* DIRECTIVE *
Reproduce verbatim the portion of the material that begins at its very first line and ends with the line containing "Эту модель отличает", including both of those lines.

Segment Start: EXTRACTED DATA

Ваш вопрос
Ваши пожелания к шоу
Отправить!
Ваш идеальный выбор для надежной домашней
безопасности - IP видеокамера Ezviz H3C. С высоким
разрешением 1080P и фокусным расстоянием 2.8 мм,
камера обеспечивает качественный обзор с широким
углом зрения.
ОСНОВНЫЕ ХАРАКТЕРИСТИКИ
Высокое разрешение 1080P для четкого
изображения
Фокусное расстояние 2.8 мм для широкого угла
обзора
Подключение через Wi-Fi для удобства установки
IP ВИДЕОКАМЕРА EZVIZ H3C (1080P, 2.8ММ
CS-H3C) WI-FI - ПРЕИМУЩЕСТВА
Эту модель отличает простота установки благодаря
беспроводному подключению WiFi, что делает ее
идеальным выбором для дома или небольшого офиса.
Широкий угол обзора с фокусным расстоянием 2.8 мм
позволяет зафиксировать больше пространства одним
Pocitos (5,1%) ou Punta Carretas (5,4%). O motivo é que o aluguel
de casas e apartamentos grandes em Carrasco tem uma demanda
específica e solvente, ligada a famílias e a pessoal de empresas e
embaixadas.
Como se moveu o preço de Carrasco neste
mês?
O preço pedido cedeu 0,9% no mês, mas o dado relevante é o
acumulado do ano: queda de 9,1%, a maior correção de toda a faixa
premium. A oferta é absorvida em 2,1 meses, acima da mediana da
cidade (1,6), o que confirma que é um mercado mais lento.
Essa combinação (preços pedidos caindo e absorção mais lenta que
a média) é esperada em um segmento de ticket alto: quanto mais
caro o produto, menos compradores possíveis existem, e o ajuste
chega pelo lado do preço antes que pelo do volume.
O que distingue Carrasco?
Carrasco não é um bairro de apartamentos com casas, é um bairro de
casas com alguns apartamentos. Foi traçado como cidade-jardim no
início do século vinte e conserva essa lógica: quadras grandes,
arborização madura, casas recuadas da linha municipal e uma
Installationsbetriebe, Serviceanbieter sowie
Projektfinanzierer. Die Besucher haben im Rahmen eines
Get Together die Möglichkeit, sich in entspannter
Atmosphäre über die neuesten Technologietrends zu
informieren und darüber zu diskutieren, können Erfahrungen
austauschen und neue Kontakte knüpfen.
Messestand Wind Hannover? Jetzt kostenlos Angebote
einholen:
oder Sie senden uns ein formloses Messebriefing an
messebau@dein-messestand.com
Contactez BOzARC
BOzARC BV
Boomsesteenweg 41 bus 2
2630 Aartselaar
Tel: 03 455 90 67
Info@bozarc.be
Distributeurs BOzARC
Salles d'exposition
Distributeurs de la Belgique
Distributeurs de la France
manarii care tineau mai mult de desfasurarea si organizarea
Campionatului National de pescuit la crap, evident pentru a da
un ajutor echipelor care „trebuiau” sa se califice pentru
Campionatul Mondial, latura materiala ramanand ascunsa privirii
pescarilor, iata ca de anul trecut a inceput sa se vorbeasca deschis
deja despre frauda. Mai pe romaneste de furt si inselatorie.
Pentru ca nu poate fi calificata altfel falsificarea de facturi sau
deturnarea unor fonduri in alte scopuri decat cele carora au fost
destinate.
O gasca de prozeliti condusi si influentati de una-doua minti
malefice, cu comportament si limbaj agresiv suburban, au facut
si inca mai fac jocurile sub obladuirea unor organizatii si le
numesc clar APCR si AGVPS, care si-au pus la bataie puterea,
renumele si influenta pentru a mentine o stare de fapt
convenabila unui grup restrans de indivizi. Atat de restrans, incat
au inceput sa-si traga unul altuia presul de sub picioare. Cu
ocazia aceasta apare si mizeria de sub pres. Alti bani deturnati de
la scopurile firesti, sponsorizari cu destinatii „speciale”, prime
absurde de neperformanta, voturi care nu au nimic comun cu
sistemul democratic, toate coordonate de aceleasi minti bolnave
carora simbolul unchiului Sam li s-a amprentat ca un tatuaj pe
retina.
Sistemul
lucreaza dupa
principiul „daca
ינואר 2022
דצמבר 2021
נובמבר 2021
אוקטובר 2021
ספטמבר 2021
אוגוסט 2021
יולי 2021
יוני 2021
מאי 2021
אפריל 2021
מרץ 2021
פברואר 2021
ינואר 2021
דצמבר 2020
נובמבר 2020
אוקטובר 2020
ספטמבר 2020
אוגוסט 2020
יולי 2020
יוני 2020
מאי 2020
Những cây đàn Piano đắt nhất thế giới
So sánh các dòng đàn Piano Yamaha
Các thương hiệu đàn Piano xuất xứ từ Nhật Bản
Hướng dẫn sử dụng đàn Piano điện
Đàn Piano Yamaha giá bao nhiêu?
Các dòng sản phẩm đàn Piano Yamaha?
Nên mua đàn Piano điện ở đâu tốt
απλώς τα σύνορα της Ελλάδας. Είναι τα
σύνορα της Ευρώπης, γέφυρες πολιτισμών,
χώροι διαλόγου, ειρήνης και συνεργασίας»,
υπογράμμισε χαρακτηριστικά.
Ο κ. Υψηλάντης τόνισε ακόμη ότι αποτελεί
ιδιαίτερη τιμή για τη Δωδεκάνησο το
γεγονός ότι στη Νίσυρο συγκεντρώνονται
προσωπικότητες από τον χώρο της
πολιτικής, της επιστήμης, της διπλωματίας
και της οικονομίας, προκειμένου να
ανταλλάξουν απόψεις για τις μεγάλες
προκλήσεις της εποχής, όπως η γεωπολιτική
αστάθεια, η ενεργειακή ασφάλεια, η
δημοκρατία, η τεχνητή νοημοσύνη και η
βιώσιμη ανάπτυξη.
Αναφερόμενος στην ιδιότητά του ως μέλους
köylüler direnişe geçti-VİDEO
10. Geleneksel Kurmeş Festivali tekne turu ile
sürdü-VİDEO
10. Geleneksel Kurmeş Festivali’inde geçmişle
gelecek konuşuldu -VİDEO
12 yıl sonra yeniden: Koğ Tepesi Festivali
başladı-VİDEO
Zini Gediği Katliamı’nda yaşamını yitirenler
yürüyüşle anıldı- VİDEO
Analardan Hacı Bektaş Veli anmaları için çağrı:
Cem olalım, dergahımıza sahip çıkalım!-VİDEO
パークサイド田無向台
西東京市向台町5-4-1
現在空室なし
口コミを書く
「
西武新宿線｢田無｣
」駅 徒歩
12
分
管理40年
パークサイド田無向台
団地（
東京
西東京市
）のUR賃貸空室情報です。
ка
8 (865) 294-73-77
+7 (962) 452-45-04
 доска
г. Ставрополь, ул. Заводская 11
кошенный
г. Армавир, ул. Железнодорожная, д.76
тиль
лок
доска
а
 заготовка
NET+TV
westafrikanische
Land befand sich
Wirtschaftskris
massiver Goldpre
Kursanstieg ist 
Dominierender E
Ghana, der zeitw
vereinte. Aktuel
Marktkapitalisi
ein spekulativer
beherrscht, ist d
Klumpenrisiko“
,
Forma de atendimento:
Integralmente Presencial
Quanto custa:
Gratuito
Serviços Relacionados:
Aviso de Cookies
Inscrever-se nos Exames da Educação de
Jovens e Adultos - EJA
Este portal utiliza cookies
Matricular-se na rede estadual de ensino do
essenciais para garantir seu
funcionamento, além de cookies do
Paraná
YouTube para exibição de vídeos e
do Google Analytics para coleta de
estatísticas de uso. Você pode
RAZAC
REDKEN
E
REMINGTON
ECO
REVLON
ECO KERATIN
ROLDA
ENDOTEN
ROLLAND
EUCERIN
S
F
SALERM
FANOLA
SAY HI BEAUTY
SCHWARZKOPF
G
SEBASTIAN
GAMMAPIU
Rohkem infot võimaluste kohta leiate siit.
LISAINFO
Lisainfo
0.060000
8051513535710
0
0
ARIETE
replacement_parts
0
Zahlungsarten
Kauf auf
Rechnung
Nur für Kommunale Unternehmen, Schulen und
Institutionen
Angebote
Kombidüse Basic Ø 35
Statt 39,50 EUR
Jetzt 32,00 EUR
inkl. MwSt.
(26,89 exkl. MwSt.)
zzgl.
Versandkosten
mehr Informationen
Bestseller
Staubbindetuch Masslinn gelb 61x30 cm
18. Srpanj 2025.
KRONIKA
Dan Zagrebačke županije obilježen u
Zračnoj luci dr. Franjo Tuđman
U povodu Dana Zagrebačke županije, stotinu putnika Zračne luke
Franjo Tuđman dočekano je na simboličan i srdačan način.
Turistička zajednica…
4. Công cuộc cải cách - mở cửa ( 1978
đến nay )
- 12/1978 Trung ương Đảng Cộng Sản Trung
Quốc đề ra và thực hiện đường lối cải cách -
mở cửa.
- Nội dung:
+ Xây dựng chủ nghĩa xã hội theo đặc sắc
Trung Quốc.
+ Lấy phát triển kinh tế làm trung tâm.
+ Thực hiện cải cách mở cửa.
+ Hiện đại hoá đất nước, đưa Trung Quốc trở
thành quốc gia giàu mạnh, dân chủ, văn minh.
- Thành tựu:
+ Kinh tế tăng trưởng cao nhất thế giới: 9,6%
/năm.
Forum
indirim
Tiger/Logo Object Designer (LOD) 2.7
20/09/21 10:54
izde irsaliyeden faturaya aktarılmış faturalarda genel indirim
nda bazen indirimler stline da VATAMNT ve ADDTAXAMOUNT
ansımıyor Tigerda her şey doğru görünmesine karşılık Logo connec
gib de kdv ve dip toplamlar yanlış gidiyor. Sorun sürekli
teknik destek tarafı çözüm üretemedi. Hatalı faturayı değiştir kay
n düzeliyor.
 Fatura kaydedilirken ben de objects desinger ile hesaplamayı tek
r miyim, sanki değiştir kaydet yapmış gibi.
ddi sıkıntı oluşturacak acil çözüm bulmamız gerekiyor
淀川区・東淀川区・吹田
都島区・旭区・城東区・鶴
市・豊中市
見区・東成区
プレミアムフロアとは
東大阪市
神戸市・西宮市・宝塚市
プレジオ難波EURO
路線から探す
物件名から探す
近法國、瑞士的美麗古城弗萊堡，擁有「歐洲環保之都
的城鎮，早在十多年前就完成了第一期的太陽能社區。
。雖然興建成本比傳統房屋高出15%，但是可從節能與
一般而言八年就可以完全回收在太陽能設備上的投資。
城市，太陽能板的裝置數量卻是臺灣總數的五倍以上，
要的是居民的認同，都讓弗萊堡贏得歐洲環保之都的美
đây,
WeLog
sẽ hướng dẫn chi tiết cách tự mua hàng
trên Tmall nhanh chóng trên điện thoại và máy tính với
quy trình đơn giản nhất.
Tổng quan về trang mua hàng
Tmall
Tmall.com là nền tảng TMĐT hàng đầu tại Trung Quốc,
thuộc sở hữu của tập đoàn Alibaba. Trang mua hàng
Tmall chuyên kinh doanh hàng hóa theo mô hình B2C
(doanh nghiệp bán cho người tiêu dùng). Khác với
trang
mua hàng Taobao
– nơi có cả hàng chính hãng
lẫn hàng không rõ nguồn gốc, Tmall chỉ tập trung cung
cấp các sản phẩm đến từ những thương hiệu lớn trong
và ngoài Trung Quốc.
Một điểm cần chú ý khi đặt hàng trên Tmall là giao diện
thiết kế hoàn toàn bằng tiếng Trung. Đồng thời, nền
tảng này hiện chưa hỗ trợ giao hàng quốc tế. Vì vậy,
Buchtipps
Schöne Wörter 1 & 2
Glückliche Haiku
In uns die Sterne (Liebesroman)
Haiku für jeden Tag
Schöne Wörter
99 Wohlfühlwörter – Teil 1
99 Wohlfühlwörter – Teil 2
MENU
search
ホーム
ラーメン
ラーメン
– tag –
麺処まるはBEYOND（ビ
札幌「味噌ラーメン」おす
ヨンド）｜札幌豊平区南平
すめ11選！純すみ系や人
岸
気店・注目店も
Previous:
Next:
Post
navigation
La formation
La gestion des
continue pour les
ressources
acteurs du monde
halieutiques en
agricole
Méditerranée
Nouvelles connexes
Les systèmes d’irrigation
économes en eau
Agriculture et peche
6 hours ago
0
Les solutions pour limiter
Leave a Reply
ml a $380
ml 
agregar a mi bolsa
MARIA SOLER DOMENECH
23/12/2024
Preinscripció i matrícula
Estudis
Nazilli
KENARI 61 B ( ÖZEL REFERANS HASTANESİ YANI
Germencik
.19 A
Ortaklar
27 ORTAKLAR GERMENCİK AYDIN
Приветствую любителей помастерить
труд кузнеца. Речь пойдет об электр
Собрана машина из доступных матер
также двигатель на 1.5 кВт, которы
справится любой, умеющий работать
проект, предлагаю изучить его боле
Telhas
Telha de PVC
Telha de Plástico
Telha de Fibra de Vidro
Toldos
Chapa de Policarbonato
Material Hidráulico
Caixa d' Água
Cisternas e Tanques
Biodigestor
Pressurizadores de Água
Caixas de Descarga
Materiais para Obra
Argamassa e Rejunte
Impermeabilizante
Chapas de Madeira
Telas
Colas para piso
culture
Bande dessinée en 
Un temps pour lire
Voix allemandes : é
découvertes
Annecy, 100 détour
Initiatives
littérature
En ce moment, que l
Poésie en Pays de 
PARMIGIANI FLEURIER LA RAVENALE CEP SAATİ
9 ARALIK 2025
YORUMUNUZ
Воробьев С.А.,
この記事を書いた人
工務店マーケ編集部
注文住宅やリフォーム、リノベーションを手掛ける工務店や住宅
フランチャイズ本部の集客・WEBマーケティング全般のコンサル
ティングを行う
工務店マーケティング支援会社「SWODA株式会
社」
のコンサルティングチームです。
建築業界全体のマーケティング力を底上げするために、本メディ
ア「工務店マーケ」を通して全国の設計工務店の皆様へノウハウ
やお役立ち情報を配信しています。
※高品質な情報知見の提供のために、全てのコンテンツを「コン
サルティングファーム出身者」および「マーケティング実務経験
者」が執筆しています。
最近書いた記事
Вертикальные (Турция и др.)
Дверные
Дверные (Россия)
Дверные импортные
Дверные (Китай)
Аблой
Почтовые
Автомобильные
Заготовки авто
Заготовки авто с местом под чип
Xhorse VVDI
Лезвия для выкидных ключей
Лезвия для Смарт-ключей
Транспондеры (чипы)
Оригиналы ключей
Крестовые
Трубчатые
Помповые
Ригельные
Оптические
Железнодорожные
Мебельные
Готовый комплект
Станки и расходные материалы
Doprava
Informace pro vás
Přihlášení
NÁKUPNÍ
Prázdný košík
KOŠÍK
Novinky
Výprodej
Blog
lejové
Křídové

Segment End: EXTRACTED DATA

* ANSWER TO THIS TASK *
Ваш вопрос
Ваши пожелания к шоу
Отправить!
Ваш идеальный выбор для надежной домашней
безопасности - IP видеокамера Ezviz H3C. С высоким
разрешением 1080P и фокусным расстоянием 2.8 мм,
камера обеспечивает качественный обзор с широким
углом зрения.
ОСНОВНЫЕ ХАРАКТЕРИСТИКИ
Высокое разрешение 1080P для четкого
изображения
Фокусное расстояние 2.8 мм для широкого угла
обзора
Подключение через Wi-Fi для удобства установки
IP ВИДЕОКАМЕРА EZVIZ H3C (1080P, 2.8ММ
CS-H3C) WI-FI - ПРЕИМУЩЕСТВА
Эту модель отличает простота установки благодаря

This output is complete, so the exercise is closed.